## Records for this task
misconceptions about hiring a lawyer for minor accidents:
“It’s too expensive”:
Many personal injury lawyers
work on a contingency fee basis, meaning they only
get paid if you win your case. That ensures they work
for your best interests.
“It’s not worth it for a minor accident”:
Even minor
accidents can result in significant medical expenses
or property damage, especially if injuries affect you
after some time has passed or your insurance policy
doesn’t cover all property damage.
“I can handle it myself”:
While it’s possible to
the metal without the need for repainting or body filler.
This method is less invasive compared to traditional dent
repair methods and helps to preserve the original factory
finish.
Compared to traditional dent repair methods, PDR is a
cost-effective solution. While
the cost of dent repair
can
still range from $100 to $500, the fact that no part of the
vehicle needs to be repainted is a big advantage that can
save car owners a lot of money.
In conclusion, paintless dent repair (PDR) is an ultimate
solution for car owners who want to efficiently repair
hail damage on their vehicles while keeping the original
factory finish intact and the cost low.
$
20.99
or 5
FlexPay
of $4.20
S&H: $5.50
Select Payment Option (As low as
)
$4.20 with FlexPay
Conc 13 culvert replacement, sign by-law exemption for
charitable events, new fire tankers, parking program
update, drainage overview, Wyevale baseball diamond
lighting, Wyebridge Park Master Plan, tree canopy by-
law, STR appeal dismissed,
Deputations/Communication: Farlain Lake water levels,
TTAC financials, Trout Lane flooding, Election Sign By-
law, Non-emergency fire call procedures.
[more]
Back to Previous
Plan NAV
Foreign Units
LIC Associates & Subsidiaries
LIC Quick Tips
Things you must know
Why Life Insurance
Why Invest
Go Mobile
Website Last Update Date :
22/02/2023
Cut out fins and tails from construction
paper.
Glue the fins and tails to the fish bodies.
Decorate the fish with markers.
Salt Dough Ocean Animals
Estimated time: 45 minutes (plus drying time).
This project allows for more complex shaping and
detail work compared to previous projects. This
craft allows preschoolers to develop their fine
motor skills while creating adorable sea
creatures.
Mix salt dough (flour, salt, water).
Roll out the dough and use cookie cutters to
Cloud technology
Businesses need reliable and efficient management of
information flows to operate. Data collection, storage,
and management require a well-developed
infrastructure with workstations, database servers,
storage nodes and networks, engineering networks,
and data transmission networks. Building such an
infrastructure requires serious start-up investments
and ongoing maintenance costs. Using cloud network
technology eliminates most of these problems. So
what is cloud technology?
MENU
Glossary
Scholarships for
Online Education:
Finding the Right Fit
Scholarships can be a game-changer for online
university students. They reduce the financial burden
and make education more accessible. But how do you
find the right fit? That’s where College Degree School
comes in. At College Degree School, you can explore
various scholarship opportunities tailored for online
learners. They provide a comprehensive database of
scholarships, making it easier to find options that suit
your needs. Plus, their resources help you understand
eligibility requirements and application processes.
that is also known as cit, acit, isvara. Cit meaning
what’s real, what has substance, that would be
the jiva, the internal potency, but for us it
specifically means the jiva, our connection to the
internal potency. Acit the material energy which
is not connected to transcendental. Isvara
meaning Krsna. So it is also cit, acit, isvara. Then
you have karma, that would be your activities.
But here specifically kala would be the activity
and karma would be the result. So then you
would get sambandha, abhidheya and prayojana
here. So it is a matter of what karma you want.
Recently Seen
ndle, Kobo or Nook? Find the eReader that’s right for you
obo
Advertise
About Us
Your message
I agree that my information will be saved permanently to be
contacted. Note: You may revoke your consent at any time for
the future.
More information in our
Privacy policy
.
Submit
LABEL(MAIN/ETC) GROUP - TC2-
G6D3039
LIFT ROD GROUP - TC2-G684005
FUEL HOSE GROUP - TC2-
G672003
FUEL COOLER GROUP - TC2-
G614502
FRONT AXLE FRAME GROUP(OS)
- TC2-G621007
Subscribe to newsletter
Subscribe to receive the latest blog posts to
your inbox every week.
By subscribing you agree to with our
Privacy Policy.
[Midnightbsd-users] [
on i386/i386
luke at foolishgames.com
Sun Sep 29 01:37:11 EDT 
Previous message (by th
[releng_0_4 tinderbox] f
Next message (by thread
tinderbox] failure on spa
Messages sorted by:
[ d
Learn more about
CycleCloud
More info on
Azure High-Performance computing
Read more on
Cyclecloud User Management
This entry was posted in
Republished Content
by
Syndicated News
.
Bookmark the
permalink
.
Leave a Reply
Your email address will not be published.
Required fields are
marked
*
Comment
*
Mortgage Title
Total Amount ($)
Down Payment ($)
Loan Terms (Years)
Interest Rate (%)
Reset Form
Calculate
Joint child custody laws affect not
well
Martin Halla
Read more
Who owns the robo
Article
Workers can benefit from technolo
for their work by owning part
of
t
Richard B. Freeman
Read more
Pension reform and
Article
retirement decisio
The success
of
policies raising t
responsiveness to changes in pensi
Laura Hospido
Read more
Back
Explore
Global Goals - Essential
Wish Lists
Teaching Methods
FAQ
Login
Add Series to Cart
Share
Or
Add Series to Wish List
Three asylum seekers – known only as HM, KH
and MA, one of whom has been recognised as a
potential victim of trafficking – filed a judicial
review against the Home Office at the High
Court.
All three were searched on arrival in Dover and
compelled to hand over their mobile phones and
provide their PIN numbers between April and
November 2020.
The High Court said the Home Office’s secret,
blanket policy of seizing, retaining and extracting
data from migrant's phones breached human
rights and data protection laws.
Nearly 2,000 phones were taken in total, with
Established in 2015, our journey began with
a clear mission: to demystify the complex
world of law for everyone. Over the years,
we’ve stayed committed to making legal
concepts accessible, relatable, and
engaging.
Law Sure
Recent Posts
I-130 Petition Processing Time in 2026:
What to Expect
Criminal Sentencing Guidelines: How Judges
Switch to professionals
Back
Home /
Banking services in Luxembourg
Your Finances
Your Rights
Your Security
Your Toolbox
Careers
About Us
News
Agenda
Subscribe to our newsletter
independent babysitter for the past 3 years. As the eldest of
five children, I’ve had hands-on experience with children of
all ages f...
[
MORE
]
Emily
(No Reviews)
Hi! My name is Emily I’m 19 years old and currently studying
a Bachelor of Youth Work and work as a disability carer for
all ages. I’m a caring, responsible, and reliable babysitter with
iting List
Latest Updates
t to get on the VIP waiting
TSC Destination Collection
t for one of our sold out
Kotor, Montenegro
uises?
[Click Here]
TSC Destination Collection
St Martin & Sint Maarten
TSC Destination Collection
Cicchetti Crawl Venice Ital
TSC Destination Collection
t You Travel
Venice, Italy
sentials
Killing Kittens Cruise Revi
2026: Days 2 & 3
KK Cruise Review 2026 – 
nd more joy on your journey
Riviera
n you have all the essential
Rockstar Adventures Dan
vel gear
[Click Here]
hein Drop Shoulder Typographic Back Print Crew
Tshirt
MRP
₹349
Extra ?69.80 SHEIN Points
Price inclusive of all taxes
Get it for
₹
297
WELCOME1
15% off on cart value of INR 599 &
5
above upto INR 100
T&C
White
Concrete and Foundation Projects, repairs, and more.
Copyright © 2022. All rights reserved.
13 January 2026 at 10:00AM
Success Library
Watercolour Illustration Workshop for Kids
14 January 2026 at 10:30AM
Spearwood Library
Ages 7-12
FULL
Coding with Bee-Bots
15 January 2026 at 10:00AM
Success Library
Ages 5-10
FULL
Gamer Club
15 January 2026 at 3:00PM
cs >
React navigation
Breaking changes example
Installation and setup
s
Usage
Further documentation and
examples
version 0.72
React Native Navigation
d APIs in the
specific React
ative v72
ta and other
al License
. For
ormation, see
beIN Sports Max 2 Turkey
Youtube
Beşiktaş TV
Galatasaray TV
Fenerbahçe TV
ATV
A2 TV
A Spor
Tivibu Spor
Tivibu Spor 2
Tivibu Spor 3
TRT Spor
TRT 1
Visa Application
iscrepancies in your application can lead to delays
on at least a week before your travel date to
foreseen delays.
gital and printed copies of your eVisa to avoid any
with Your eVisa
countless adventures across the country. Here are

## Problem requirements
Quote everything from the start of the rows above down to the line that contains "the metal without", including that line.

## Solution for this task
misconceptions about hiring a lawyer for minor accidents:
“It’s too expensive”:
Many personal injury lawyers
work on a contingency fee basis, meaning they only
get paid if you win your case. That ensures they work
for your best interests.
“It’s not worth it for a minor accident”:
Even minor
accidents can result in significant medical expenses
or property damage, especially if injuries affect you
after some time has passed or your insurance policy
doesn’t cover all property damage.
“I can handle it myself”:
While it’s possible to
the metal without the need for repainting or body filler.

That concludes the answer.